EXERCISE REQUIREMENTS: Leave the images out and repeat the data exactly as given.

BEGIN

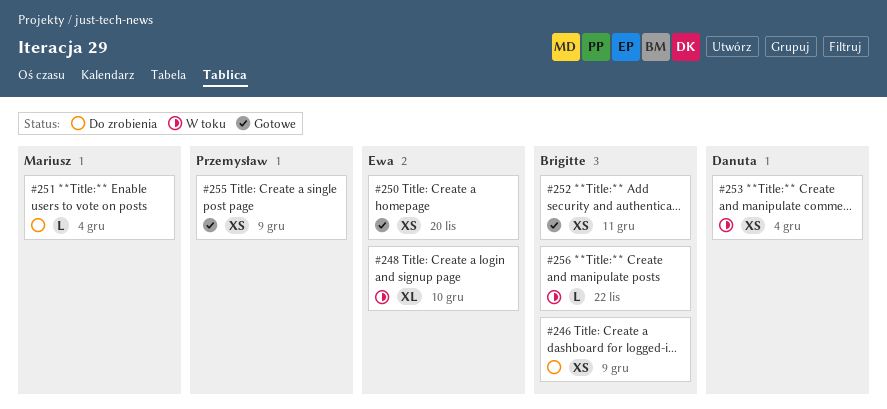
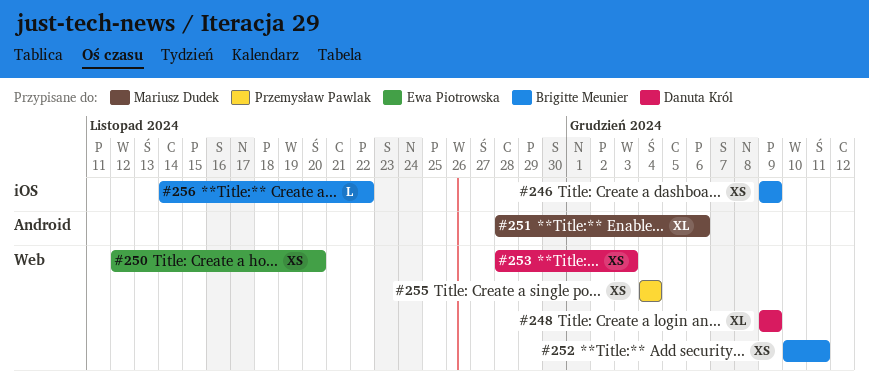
#248, owner: Ewa Piotrowska -> Danuta Król
#248, due: Dec 10 -> Dec 9
#251, estimate: L -> XL
#251, due: Dec 4 -> Dec 6
#253, due: Dec 4 -> Dec 3
#255, due: Dec 9 -> Dec 4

END

YOUR SOLUTION:
#248, owner: Ewa Piotrowska -> Danuta Król
#248, due: Dec 10 -> Dec 9
#251, estimate: L -> XL
#251, due: Dec 4 -> Dec 6
#253, due: Dec 4 -> Dec 3
#255, due: Dec 9 -> Dec 4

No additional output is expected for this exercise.